The one they were coming to see lived in what was left of the log cabin old man Thurmond had built before it burnt down. The Royal feller had built him a sort of lean-to up against what was left of the logs, mainly one wall and a great fireplace of river stones.

The man spoke for the first time, a single, deeply uttered syllable that sounded like “haw,” but it was enough to stop the mules. They recognized the tone. These were the same mules that had been foolish enough to balk as they pulled a breaking plow through black gumbo, and they weren't likely to ignore their master's voice. Years of failure, frustration, abject poverty, and bitter hopelessness were distilled into the monosyllabic command. He might control little else but by God he would control his mules.

He dropped to the ground and slid the heavy crate out of the wagon, moving in the direction of the cabin, but stopping as the woman said, “Earl!” in her barking, harsh tone. He turned, irritated, and saw he'd forgotten something. He went back and let her drop the huge onions into the crate. He was approaching the dwelling when the man inside pushed the crudely curtained doorway open and stepped from his makeshift cabin into warm sunlight.
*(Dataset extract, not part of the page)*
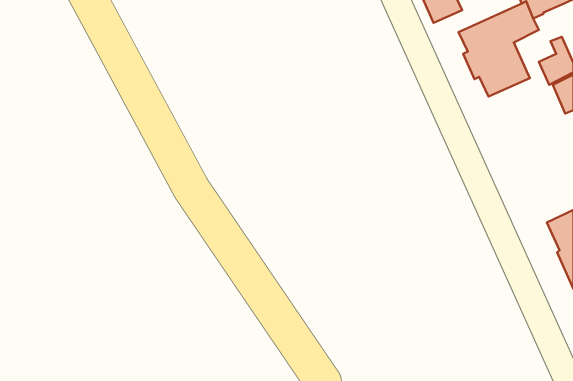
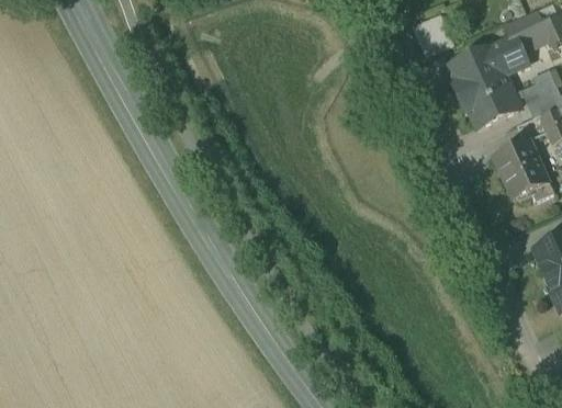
building: none -> [492,139,553,202]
“Howdy,” he said, his voice loud in his own ears. The man coming toward him nodded slightly, but neither he nor the brood of kids spoke. A woman sat in the wagon looking straight ahead. He did not recognize any of them.
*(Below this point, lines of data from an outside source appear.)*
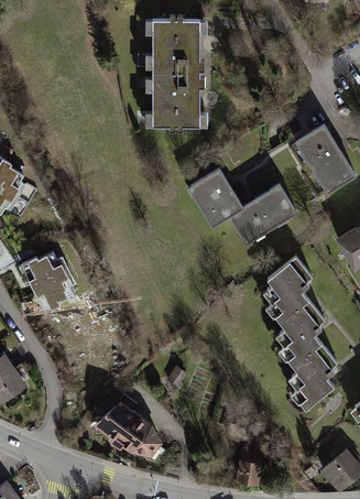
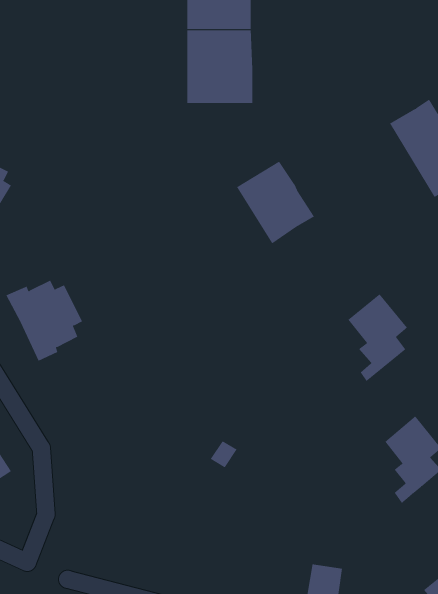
building: [230,183,296,241] -> none
building: [280,305,321,367] -> none
building: [92,402,162,459] -> none

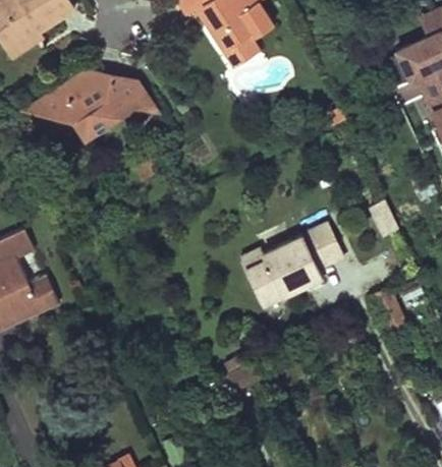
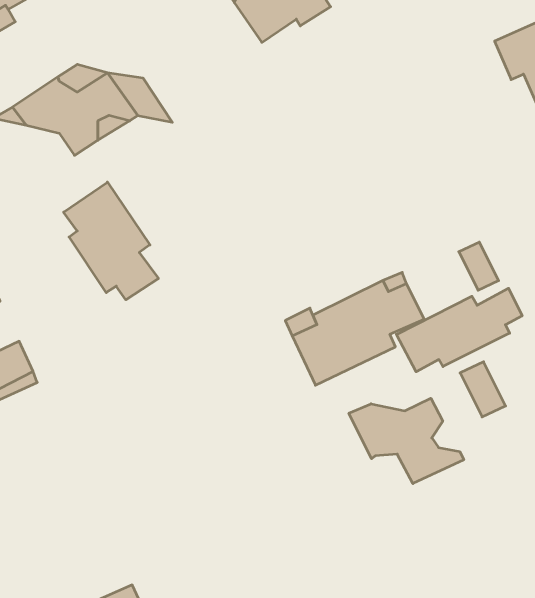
building: none -> [64,182,158,300]
building: none -> [396,288,522,372]
building: none -> [349,398,464,484]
“You Royal?” the man asked him.

“Yes."

“Wanted to thank you for what you done yesterday."

The one called Royal stared without comprehension, shaking his head slightly.

“What's that now?"

“That was one of my boys you saved yesterday.” A kid had tried to dive off a railway trestle into deep water. He had broken a shoulder, collar bone, and several ribs. He'd been lucky he hadn't broken his neck.
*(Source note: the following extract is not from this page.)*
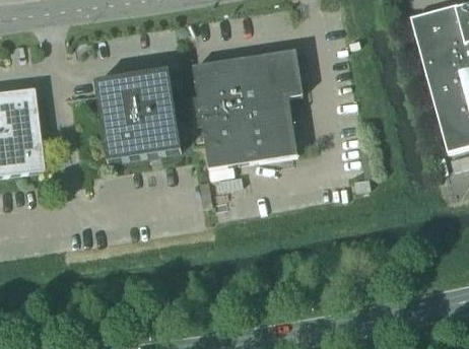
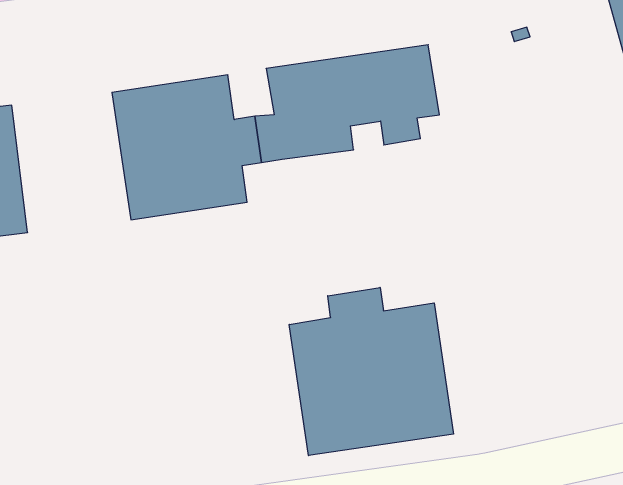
building: [203,98,298,167] -> none
building: none -> [289,287,453,456]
“Glad I was nearby. You must be the Ledbetters?” The man nodded. The word “was” came out “vuss."

“Cain't pay ya for the doctorin',” Earl Ledbetter said, bluntly, voice raspy like a file on metal. Without further ceremony he set the crate down, turned, and began walking back to the wagon.

The crate contained fresh garden tomatoes, some of the biggest he'd ever seen. Squash. Two enormous onions. Potatoes.

“Thank you,” he said. The “thank” sounded as if it were spelled with an
s
. He had learned to speak their language beautifully. His idiomatic English was nearly flawless, and he'd already lost a lot of his accent.

He had heard about the man. Heard some men joking about Earl Bedwetter, making fun of the man's name. A man who apparently had a reputation for not paying his bills. He didn't care a damn about that. He had only one interest, in creating an impenetrable legend of disguise.

“If you ever need medical attention, just come see me. I won't charge you anything,” he added, hastily, knowing “any-sink” was one of his bad ones. The
th
sound was so awkward for him. He thought the man might have nodded before he picked up the reins and started back home with his family.

Solomon Royal had only one thought. He wanted to wash his old identity away. He'd been working downriver and had seen a tattered scrap of newspaper, an advertisement for a tiny rural community that was without health care. It was a chance to start over. To build a new reality.

Hard eyes narrowed as he watched the wagon from behind the rag of a curtain that hung over the doorway of his rough-hewn cabin.

“Auf Wiedersehen, Herr Bedvetter,” he said quietly, scarcely moving his small, red lips. “See you,” he added, for practice. The girl in the wagon would fuel the heat of his imagined fantasy that night.